Saturday, February 23, 2013

Unconstitutional

To my son Tommy,

Lately the Congress seems like it is filled with a bunch of spoiled brats who don't play well with others and throw little tantrums to get their way. It is filled with political brinksmanship and threats of allowing consequences happen and finger pointing as who is to blame. The recent sequester is just one example. Your nursery school class plays better together, shares more, communicates more efficiently, and I dare say accomplishes more than the current Congress.

I am not taking sides or playing the political game here. No matter the party affiliation, I feel that the majority of our representatives have lost touch with their constituents and in fact lost touch with reality. I would say get rid of them all, through the vote of course, if it wasn't so darn expensive.

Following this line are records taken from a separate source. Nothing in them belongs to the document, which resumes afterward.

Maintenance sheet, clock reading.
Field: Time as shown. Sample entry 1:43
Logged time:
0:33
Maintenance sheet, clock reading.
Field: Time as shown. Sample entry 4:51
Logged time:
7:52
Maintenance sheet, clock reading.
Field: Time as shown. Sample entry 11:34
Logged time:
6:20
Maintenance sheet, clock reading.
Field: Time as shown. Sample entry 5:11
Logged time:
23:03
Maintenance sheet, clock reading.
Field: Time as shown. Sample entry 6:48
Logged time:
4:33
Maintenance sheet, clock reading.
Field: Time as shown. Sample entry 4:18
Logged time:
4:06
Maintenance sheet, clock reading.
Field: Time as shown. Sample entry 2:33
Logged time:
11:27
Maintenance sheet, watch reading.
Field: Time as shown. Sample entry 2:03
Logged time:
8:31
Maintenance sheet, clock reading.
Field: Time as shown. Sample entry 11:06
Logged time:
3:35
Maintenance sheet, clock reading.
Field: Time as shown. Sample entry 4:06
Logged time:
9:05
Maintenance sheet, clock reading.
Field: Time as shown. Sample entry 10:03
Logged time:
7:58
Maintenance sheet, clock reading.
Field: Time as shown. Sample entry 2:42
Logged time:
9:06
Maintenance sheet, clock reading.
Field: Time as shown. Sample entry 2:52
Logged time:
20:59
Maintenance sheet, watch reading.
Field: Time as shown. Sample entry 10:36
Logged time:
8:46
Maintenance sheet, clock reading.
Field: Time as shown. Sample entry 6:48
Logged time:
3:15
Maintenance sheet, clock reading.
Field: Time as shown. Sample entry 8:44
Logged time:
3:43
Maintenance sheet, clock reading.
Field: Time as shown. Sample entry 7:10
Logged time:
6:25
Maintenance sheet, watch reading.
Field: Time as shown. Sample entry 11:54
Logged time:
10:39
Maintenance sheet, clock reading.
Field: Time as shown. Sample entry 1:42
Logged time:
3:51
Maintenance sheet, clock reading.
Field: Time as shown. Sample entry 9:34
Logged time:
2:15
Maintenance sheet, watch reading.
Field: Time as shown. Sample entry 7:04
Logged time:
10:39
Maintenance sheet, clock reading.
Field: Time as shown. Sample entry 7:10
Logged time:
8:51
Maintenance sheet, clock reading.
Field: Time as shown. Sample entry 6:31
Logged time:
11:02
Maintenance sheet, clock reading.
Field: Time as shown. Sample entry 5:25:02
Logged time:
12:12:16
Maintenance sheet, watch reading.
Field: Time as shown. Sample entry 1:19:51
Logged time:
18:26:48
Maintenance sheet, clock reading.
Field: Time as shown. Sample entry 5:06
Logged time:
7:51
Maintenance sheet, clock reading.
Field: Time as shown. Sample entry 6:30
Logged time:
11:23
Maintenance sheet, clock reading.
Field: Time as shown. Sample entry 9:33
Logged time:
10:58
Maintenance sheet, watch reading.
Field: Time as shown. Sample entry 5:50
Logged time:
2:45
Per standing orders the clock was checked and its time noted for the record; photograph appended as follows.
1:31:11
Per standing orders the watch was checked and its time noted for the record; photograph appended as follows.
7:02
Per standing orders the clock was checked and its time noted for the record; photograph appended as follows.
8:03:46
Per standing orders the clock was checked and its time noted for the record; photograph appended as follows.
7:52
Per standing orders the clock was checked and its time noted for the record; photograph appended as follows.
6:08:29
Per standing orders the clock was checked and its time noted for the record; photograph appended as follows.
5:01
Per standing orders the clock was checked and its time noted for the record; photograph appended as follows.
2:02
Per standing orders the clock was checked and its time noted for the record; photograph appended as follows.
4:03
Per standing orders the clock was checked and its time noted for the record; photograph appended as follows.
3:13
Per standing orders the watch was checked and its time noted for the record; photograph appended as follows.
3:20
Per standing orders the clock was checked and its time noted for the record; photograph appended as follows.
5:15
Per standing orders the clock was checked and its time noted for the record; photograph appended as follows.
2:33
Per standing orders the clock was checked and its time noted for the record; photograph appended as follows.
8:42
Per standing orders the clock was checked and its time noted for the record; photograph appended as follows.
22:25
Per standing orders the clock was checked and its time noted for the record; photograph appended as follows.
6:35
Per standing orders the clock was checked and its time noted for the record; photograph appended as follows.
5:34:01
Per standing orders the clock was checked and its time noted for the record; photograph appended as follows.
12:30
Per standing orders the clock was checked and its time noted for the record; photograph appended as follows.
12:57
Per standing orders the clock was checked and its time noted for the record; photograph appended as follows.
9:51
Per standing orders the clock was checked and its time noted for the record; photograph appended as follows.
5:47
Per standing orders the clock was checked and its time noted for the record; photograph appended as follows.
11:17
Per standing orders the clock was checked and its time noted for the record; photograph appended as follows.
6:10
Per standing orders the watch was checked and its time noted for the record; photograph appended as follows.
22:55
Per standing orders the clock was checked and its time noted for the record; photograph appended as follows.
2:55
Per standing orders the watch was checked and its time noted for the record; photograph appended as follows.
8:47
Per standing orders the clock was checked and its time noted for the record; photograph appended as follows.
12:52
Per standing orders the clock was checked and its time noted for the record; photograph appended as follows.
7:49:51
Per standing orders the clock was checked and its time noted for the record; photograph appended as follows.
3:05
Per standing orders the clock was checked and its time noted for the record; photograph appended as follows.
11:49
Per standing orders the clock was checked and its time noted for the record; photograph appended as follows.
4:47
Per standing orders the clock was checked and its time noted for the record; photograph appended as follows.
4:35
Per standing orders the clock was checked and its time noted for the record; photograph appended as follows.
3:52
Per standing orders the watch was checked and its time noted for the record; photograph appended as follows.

If I could bring up a court case to the Supreme Court, I'd bring up that the pension plan for Congress may be unconstitutional. If we vote out a vested politician we have to pay him his pension and pay his replacement a salary as well. I say vested because there is misinformation out there that if you serve one term as a congressman you get paid full pension for rest of your life. Not true, but that rumor persists, and that is not the point I am stressing. In essence voting out a fully vested senator or representative doubles what we pay as taxpayers. If we keep the vested guy, we don't pay any extra because he can't collect a pension while he is still working. Because of this knowledge, the entire pension package for politicians puts undo influence on my vote. Does that make it unconstitutional? Probably not literally, but I would argue that this could be considered a poll tax. In the least, it is outside the spirit and scope of electoral laws. In this day and age of fiscal cliffs and certain countries going through defaults and ratings downgrades and such, this might be the equivalent of a financial gun pointed to your head saying "Vote for this guy or else"

For the time being, if we vote a vested incumbent out, we pay their full pension and the new guys salary. So we have a few decisions to make immediately. Do we keep paying one price for the crappy ineffective junk we have now? Or do we pay double for the slim chance that the new guy we vote in might be able to accomplish something? Then if we do make the change, how do we make sure this guy doesn't get vested fully and it doesn't cost us an arm and a leg to vote him out when he screws up? Yep, I believe congressional pensions should go away. Replace them with some type of IRA contribution, subject to the same limits the general public has on contributions. Or better yet, change it to a profit sharing plan and they only get a contribution if the entire government makes a profit in that year, which usually happens never. That would teach them not to screw with the finances of the entire country for political gamesmanship. I understand why the pensions exist. They exist so the politicians don't sell their vote or politcal secrets for their future economical surety. But I think that happens already and believe we should prosecute this not pay them off with a pension so they won't do it. I really hope when you get older we still have a viable and solvent and non-bankrupt government. But i have my worries and doubts. Thus ends one of my few political rants.